Considérations finales

Dans cet article, le lien entre le désir d’enfant et la transmission a été analysé à partir du cas de familles homoparentales. En réaction à l’idée que les parents homosexuels seraient porteurs d’un désir individualiste d’enfant, j’ai essayé de montrer l’importance revêtue par la filiation, c’est-à-dire par l’intégration des enfants dans la parenté de leurs parents. Bien que leur désir d’enfant ne soit pas la réponse à un devoir explicite d’en avoir, une fois devenus parents, les pères enquêtés ne se tenaient pas à l’écart de la parentalité. À travers l’analyse d’un cas particulier, celui du couple formé par Vincent et Victor qui a d’abord adopté un enfant et en a eu trois autres en coparentalité par la suite, j’ai mis en perspective les contextes de réalisation du désir d’enfant et les effets de leurs choix sur la création des liens de parenté. Lors de l’adoption de leur fils Richard, la loi française n’autorisait pas l’accès à la filiation pour les couples homosexuels. La loi du 17 mai 2013 a ouvert le mariage et l’adoption conjointe aux couples de même sexe, permettant ainsi la reconnaissance officielle du lien de filiation qui existait déjà entre Richard et Victor. Accompagner la trajectoire de cette famille a permis de constater qu’ils ont dû prouver l’attachement affectif entre Richard et Victor par des témoignages provenant de personnes de la parenté et de l’entourage proche. Preuve des liens d’amours tant célébrés comme étant au fondement du lien familial contemporain, la nécessité de produire des attestations de ce lien affectif peut aussi être ressentie comme humiliante.

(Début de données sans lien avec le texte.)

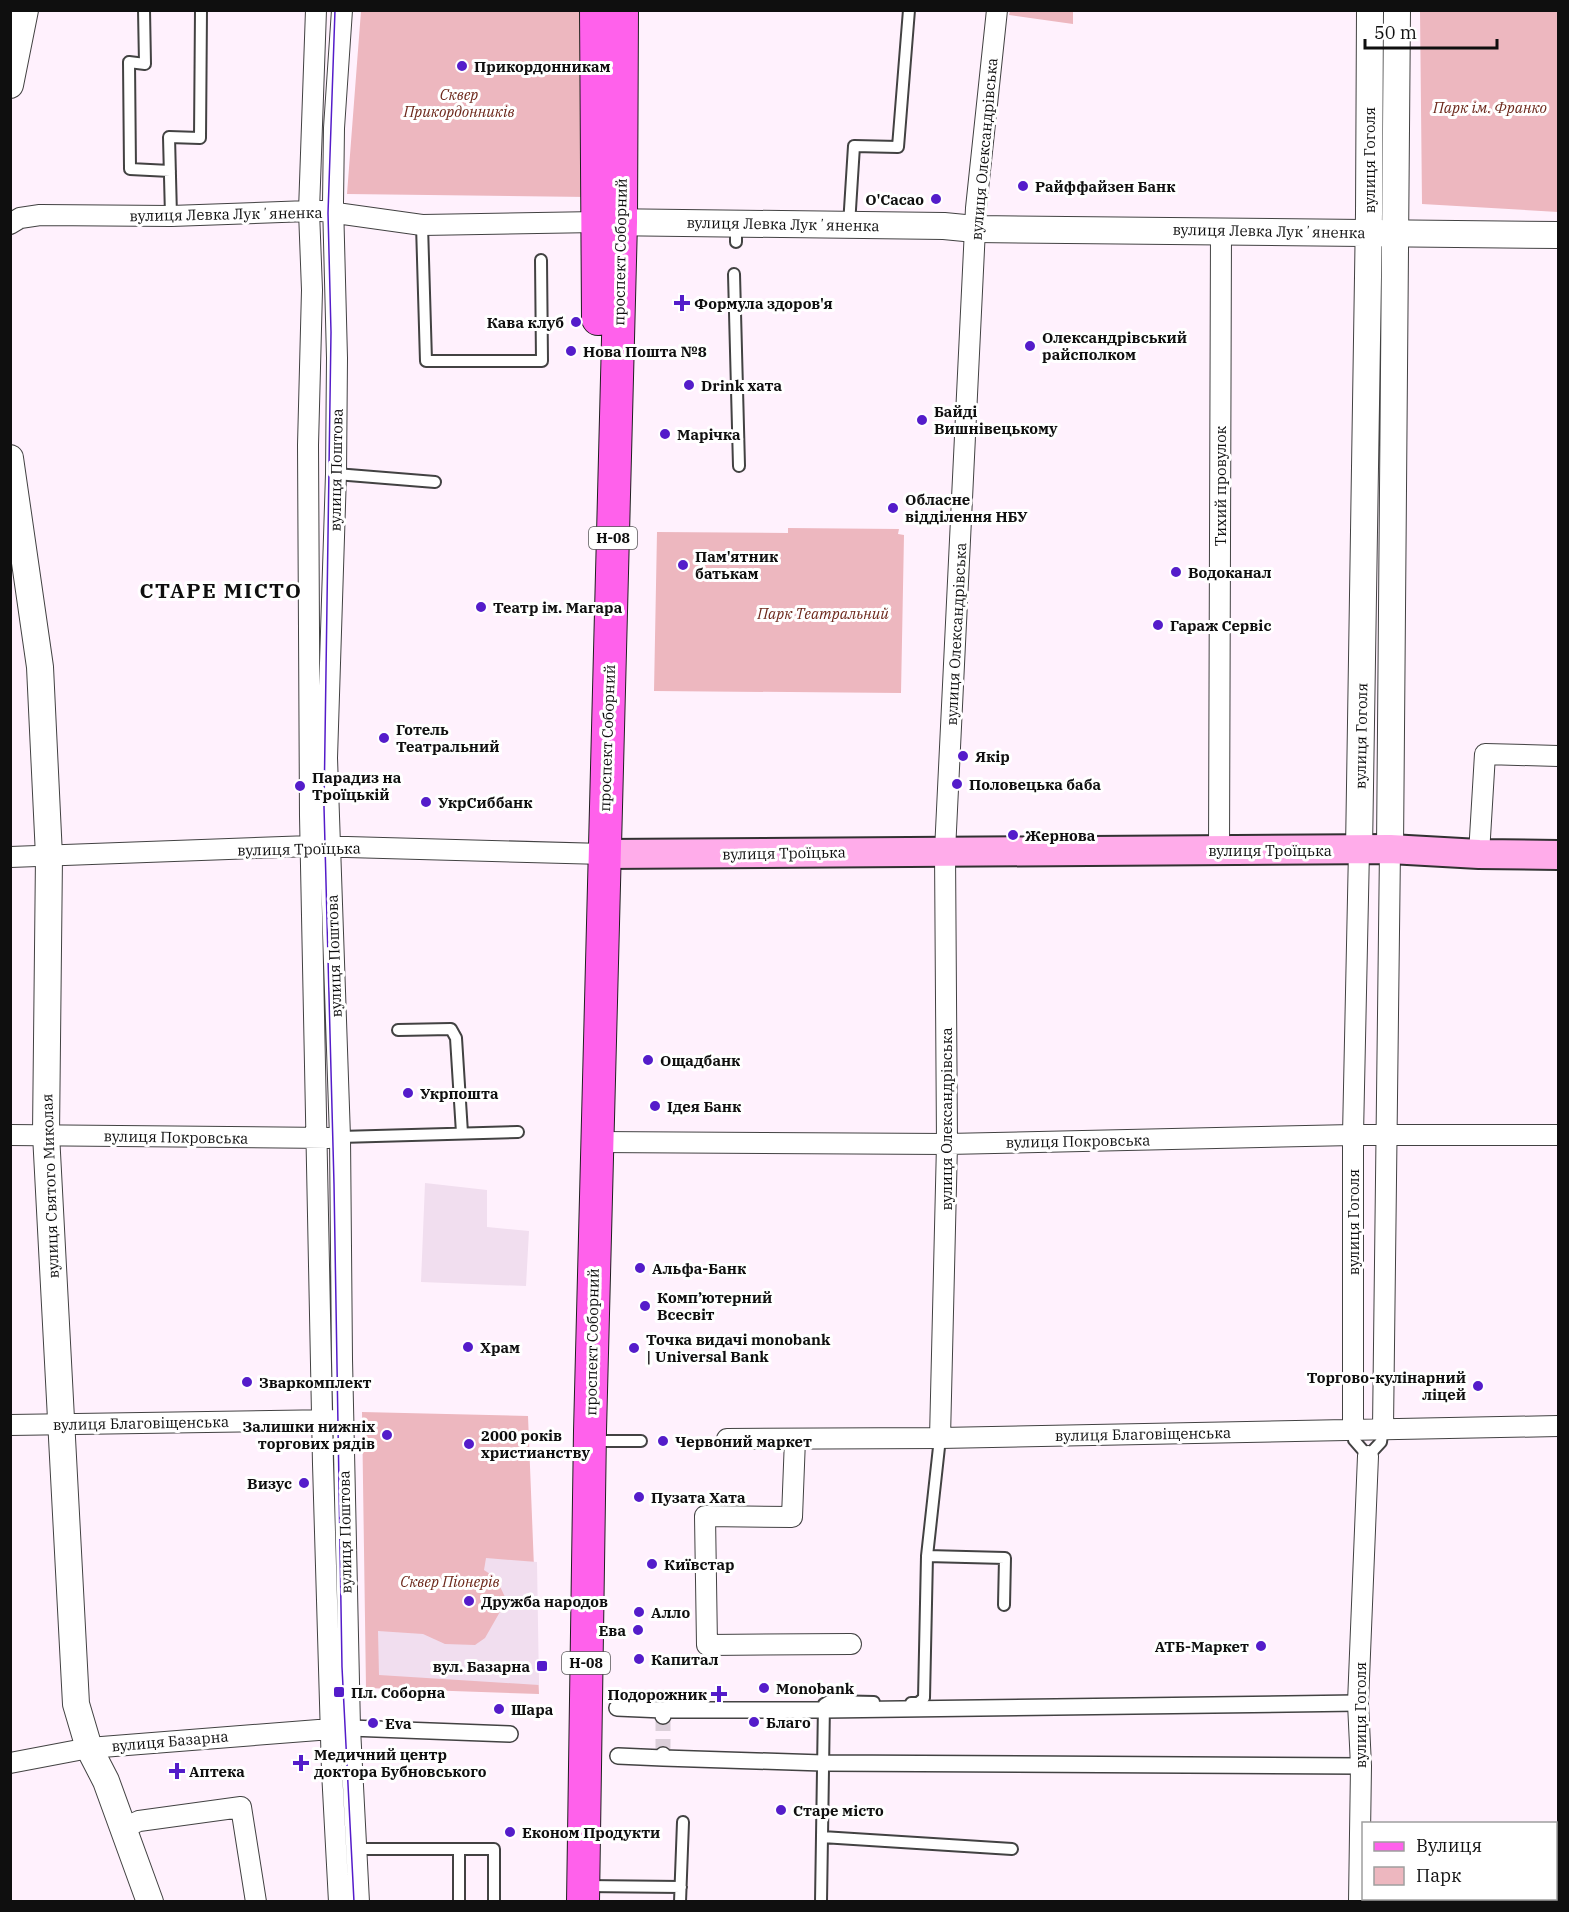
<svg xmlns="http://www.w3.org/2000/svg" width="1569" height="1912" viewBox="0 0 1569 1912" font-family="'IBM Plex Serif',serif">
  <rect width="100%" height="100%" fill="#fff1fd"/>
  <path fill="#edb7bf" d="M361,11H583L588,197L347,194Z
    M1010,11H1073V24L1009,15Z
    M1420,11H1558V212L1422,204Z
    M788,528L899,529L898,534L904,535L901,693L654,691L657,532L788,533Z
    M362,1412L528,1416L539,1694L366,1688Z"/>
  <path fill="#f1deef" d="M425,1183L487,1190V1227L529,1231L526,1286L421,1282Z
    M486,1558L537,1562L539,1685L379,1675L378,1631L423,1634L445,1644L475,1645L485,1638L501,1610L505,1597L496,1578L484,1570Z"/>
  <g fill="none" stroke-linecap="round" stroke-linejoin="round">
    <path stroke="#dbcfd9" stroke-width="15" stroke-dasharray="15 8" stroke-linecap="butt" d="M663,1716V1755"/>
    <g stroke="#424242" stroke-width="14">
      <path id="service" d="M144,10L145,64L129,62L130,169L170,171
        M171,216L169,137L200,138L201,10
        M422,225L426,361H542L541,260
        M849,225L854,146L898,147L909,10
        M736,242V225
        M734,274L739,466
        M336,474L435,482
        M398,1030L451,1029L456,1038L462,1133
        M340,1137L518,1132
        M1353,1429L1354,1440L1368,1456L1381,1442L1383,1428
        M593,1441H641
        M927,1556L1005,1558L1004,1605
        M911,1703H918L924,1698L927,1556L940,1438
        M822,1837L1012,1849
        M356,1849H494V1902
        M585,1886L681,1887
        M459,1902V1849
        M680,1902L683,1822
        M821,1902L824,1704L829,1701L874,1702"/>
    </g>
    <g stroke="#424242" stroke-width="18">
      <path id="pedestrian" d="M617,1708L663,1710
        M663,1716V1710H824L1358,1703
        M350,1728L510,1734
        M663,1755V1758L823,1763L1361,1766
        M618,1756L663,1758"/>
    </g>
    <g stroke="#424242" stroke-width="22">
      <path id="minor" d="M316,10L309,211L312,290L308,445L310,816L323,1464L332,1771L339,1902
        M342,10L334,128L333,203L337,358L336,474L327,758L340,1137L342,1359L350,1728L359,1902
        M10,224L20,218L40,215L171,216L309,211H322L422,225L597,222
        M1219,850L1221,231
        M1479,854L1485,754L1558,756
        M10,857L311,846L604,854
        M10,1135L329,1138
        M597,1142L947,1144L1353,1135H1558
        M10,1425L335,1420
        M1383,1428L1390,849
        M1353,1429V1135L1359,850
        M940,1438L947,1144L945,851L976,208L997,10
        M727,1439L940,1438L1558,1426
        M795,1439L792,1517L705,1516L707,1645L851,1644
        M10,1763L89,1748L344,1728
        M123,1828L139,1821L241,1807L256,1902
        M1359,1902L1361,1766L1358,1703L1368,1456"/>
    </g>
    <g stroke="#424242" stroke-width="28">
      <path id="tertiary" d="M10,85L25,10
        M602,222L944,226L975,229L1558,235
        M10,458L40,667L49,856L46,1134L76,1704L89,1748L106,1781L150,1902
        M1390,849L1397,10
        M1359,850L1369,213L1370,10"/>
    </g>
    <g stroke="#313131" stroke-width="32">
      <path id="secondary" d="M604,854L1390,849L1479,854L1558,855"/>
    </g>
    <g stroke="#202020" stroke-width="34">
      <path id="primary" d="M596,10L598,319
        M583,1902L590,1431L621,222L622,10"/>
    </g>
    <use href="#service" stroke="#fff" stroke-width="10"/>
    <use href="#pedestrian" stroke="#fff" stroke-width="15"/>
    <use href="#minor" stroke="#fff" stroke-width="20"/>
    <use href="#tertiary" stroke="#fff" stroke-width="26"/>
    <use href="#secondary" stroke="#ffacea" stroke-width="28"/>
    <use href="#primary" stroke="#ff61eb" stroke-width="32"/>
    <path stroke="#541cca" stroke-width="1.5" d="M335,10L328,213L331,332L324,807L334,1184L342,1667L354,1902"/>
  </g>
  <g fill="#541cca" stroke="#fff" stroke-width="2">
    <circle cx="462" cy="66" r="6"/>
    <circle cx="1023" cy="186" r="6"/>
    <circle cx="936" cy="199" r="6"/>
    <path d="M679 294h6v6h6v6h-6v6h-6v-6h-6v-6h6z"/>
    <circle cx="576" cy="322" r="6"/>
    <circle cx="1030" cy="346" r="6"/>
    <circle cx="571" cy="351" r="6"/>
    <circle cx="689" cy="385" r="6"/>
    <circle cx="922" cy="420" r="6"/>
    <circle cx="665" cy="434" r="6"/>
    <circle cx="893" cy="508" r="6"/>
    <circle cx="683" cy="565" r="6"/>
    <circle cx="1176" cy="572" r="6"/>
    <circle cx="481" cy="607" r="6"/>
    <circle cx="1158" cy="625" r="6"/>
    <circle cx="384" cy="738" r="6"/>
    <circle cx="963" cy="756" r="6"/>
    <circle cx="957" cy="784" r="6"/>
    <circle cx="300" cy="786" r="6"/>
    <circle cx="426" cy="802" r="6"/>
    <circle cx="1013" cy="835" r="6"/>
    <circle cx="648" cy="1060" r="6"/>
    <circle cx="408" cy="1093" r="6"/>
    <circle cx="655" cy="1106" r="6"/>
    <circle cx="640" cy="1268" r="6"/>
    <circle cx="645" cy="1306" r="6"/>
    <circle cx="468" cy="1347" r="6"/>
    <circle cx="634" cy="1348" r="6"/>
    <circle cx="247" cy="1382" r="6"/>
    <circle cx="1478" cy="1386" r="6"/>
    <circle cx="387" cy="1435" r="6"/>
    <circle cx="663" cy="1441" r="6"/>
    <circle cx="469" cy="1444" r="6"/>
    <circle cx="304" cy="1483" r="6"/>
    <circle cx="639" cy="1497" r="6"/>
    <circle cx="652" cy="1564" r="6"/>
    <circle cx="469" cy="1601" r="6"/>
    <circle cx="639" cy="1612" r="6"/>
    <circle cx="638" cy="1630" r="6"/>
    <circle cx="1261" cy="1646" r="6"/>
    <circle cx="639" cy="1659" r="6"/>
    <rect x="536" y="1660" width="12" height="12" rx="3"/>
    <circle cx="764" cy="1688" r="6"/>
    <rect x="333" y="1686" width="12" height="12" rx="3"/>
    <path d="M716 1685h6v6h6v6h-6v6h-6v-6h-6v-6h6z"/>
    <circle cx="499" cy="1709" r="6"/>
    <circle cx="754" cy="1722" r="6"/>
    <circle cx="373" cy="1723" r="6"/>
    <path d="M298 1754h6v6h6v6h-6v6h-6v-6h-6v-6h6z"/>
    <path d="M174 1762h6v6h6v6h-6v6h-6v-6h-6v-6h6z"/>
    <circle cx="781" cy="1810" r="6"/>
    <circle cx="510" cy="1832" r="6"/>
  </g>
  <g text-anchor="middle" dominant-baseline="central" stroke-width="6" stroke-linejoin="round" paint-order="stroke">
    <g fill="#fff" stroke="#575757" stroke-width="1.5">
      <rect x="589" y="527" width="48" height="22" rx="4.5"/>
      <rect x="562" y="1652" width="48" height="22" rx="4.5"/>
    </g>
    <g font-size="14" font-weight="bold" fill="#0f0f0f">
      <text x="613" y="538">Н-08</text>
      <text x="586" y="1663">Н-08</text>
    </g>
    <g font-size="15" font-weight="bold" fill="#0f0f0f" stroke="#fff" text-anchor="start">
      <text x="474" y="66">Прикордонникам</text>
      <text x="1035" y="186">Райффайзен Банк</text>
      <text x="924" y="199" text-anchor="end">O'Cacao</text>
      <text x="694" y="303">Формула здоров'я</text>
      <text x="564" y="322" text-anchor="end">Кава клуб</text>
      <text x="1042" y="337">Олександрівський<tspan x="1042" dy="17">райсполком</tspan></text>
      <text x="583" y="351">Нова Пошта №8</text>
      <text x="701" y="385">Drink хата</text>
      <text x="934" y="411">Байді<tspan x="934" dy="17">Вишнівецькому</tspan></text>
      <text x="677" y="434">Марічка</text>
      <text x="905" y="499">Обласне<tspan x="905" dy="17">відділення НБУ</tspan></text>
      <text x="695" y="556">Пам'ятник<tspan x="695" dy="17">батькам</tspan></text>
      <text x="1188" y="572">Водоканал</text>
      <text x="493" y="607">Театр ім. Магара</text>
      <text x="1170" y="625">Гараж Сервіс</text>
      <text x="396" y="729">Готель<tspan x="396" dy="17">Театральний</tspan></text>
      <text x="975" y="756">Якір</text>
      <text x="312" y="777">Парадиз на<tspan x="312" dy="17">Троїцькій</tspan></text>
      <text x="969" y="784">Половецька баба</text>
      <text x="438" y="802">УкрСиббанк</text>
      <text x="1025" y="835">Жернова</text>
      <text x="660" y="1060">Ощадбанк</text>
      <text x="420" y="1093">Укрпошта</text>
      <text x="667" y="1106">Ідея Банк</text>
      <text x="652" y="1268">Альфа-Банк</text>
      <text x="657" y="1297">Комп’ютерний<tspan x="657" dy="17">Всесвіт</tspan></text>
      <text x="646" y="1339">Точка видачі monobank<tspan x="646" dy="17">| Universal Bank</tspan></text>
      <text x="480" y="1347">Храм</text>
      <text x="1466" y="1377" text-anchor="end">Торгово-кулінарний<tspan x="1466" dy="17">ліцей</tspan></text>
      <text x="259" y="1382">Зваркомплект</text>
      <text x="375" y="1426" text-anchor="end">Залишки нижніх<tspan x="375" dy="17">торгових рядів</tspan></text>
      <text x="481" y="1435">2000 років<tspan x="481" dy="17">христианству</tspan></text>
      <text x="675" y="1441">Червоний маркет</text>
      <text x="292" y="1483" text-anchor="end">Визус</text>
      <text x="651" y="1497">Пузата Хата</text>
      <text x="664" y="1564">Київстар</text>
      <text x="481" y="1601">Дружба народов</text>
      <text x="651" y="1612">Алло</text>
      <text x="626" y="1630" text-anchor="end">Ева</text>
      <text x="1249" y="1646" text-anchor="end">АТБ-Маркет</text>
      <text x="651" y="1659">Капитал</text>
      <text x="530" y="1666" text-anchor="end">вул. Базарна</text>
      <text x="776" y="1688">Monobank</text>
      <text x="351" y="1692">Пл. Соборна</text>
      <text x="707" y="1694" text-anchor="end">Подорожник</text>
      <text x="511" y="1709">Шара</text>
      <text x="766" y="1722">Благо</text>
      <text x="385" y="1723">Eva</text>
      <text x="314" y="1754">Медичний центр<tspan x="314" dy="17">доктора Бубновського</tspan></text>
      <text x="189" y="1771">Аптека</text>
      <text x="793" y="1810">Старе мiсто</text>
      <text x="522" y="1832">Економ Продукти</text>
    </g>
    <g font-size="15" font-style="italic" fill="#6c271a" stroke="#fff">
      <text x="459" y="94">Сквер<tspan x="459" dy="17">Прикордонників</tspan></text>
      <text x="1490" y="107">Парк ім. Франко</text>
      <text x="823" y="613">Парк Театральний</text>
      <text x="450" y="1581">Сквер Піонерів</text>
    </g>
    <g font-size="15" fill="#0f0f0f" stroke="#fff">
      <text transform="translate(984 149) rotate(-85)">вулиця Олександрівська</text>
      <text transform="translate(1369 160) rotate(-90)">вулиця Гоголя</text>
      <text transform="translate(226 214) rotate(-1)">вулиця Левка Лукʼяненка</text>
      <text transform="translate(783 224) rotate(1)">вулиця Левка Лукʼяненка</text>
      <text transform="translate(1269 231) rotate(1)">вулиця Левка Лукʼяненка</text>
      <text transform="translate(620 252) rotate(-89)">проспект Соборний</text>
      <text transform="translate(336 470) rotate(-89)">вулиця Поштова</text>
      <text transform="translate(1220 486) rotate(-90)">Тихий провулок</text>
      <text transform="translate(956 634) rotate(-87)">вулиця Олександрівська</text>
      <text transform="translate(1361 736) rotate(-89)">вулиця Гоголя</text>
      <text transform="translate(607 738) rotate(-88)">проспект Соборний</text>
      <text transform="translate(299 849) rotate(-1)">вулиця Троїцька</text>
      <text x="1270" y="850">вулиця Троїцька</text>
      <text transform="translate(784 853) rotate(-1)">вулиця Троїцька</text>
      <text transform="translate(334 956) rotate(-92)">вулиця Поштова</text>
      <text transform="translate(946 1119) rotate(-90)">вулиця Олександрівська</text>
      <text transform="translate(176 1137) rotate(1)">вулиця Покровська</text>
      <text transform="translate(1078 1141) rotate(-1)">вулиця Покровська</text>
      <text transform="translate(50 1186) rotate(-92)">вулиця Святого Миколая</text>
      <text transform="translate(1353 1222) rotate(-90)">вулиця Гоголя</text>
      <text transform="translate(592 1342) rotate(-89)">проспект Соборний</text>
      <text transform="translate(141 1423) rotate(-1)">вулиця Благовіщенська</text>
      <text transform="translate(1143 1434) rotate(-1)">вулиця Благовіщенська</text>
      <text transform="translate(345 1532) rotate(-91)">вулиця Поштова</text>
      <text transform="translate(1360 1715) rotate(-90)">вулиця Гоголя</text>
      <text transform="translate(170 1741) rotate(-5)">вулиця Базарна</text>
    </g>
    <g font-size="21" font-weight="bold" letter-spacing="1.5" fill="#0f0f0f" stroke="#fff">
      <text x="221" y="590">СТАРЕ МІСТО</text>
    </g>
  </g>
  <rect width="1569" height="1912" fill="none" stroke="#0f0f0f" stroke-width="24"/>
  <rect x="1362" y="1822" width="195" height="78" fill="#ffffff" stroke="#9f9f9f" stroke-width="1.5"/>
  <rect x="1374" y="1842" width="30" height="9" fill="#ff61eb" stroke="#9f9f9f" stroke-width="1.5"/>
  <text x="1416" y="1852" font-size="18" fill="#0f0f0f">Вулиця</text>
  <rect x="1374" y="1867" width="30" height="18" fill="#edb7bf" stroke="#9f9f9f" stroke-width="1.5"/>
  <text x="1416" y="1882" font-size="18" fill="#0f0f0f">Парк</text>
  <path d="M1365 39v9h132v-9" fill="none" stroke="#0f0f0f" stroke-width="3"/>
  <text x="1374" y="39" font-size="18" fill="#0f0f0f" stroke="#ffffff" stroke-width="4.5" paint-order="stroke">50 m</text>
</svg>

Ce qui révèle l’autre face de ce discours de valorisation des affects comme source de liens de parenté est l’élément suivant : en l’absence de reconnaissance officielle de la filiation, les parents de facto, mais pas de droit, sont dans l’obligation de démontrer l’existence d’un lien par la preuve des affects partagés au quotidien dans la sphère domestique. D’autres situations rencontrées lors de mon enquête font aussi état de cette fragilité de la position du parent qui n’est que « social », qualificatif désignant celui qui n’est ni le géniteur, ni le parent légal. En France, cette situation est encore celle des couples de même sexe qui réalisent leur désir d’enfant par le recours à l’insémination artificielle avec donneur ou à la gestation pour autrui, la loi de 2013 ayant maintenu une zone de marginalisation des parents. Bien que d’un point de vue anthropologique la parenté ne se réduise pas au seul domaine juridique, dans les sociétés occidentales contemporaines, la reconnaissance par l’État a acquis une importance majeure. Cette reconnaissance n’est sans doute pas une garantie de la pérennité des liens, mais en niant l’existence officielle de certaines formes familiales, l’État opère une hiérarchisation et une marginalisation de ces dernières, participant à reproduire des inégalités et à créer de nouvelles formes d’illégitimité familiale.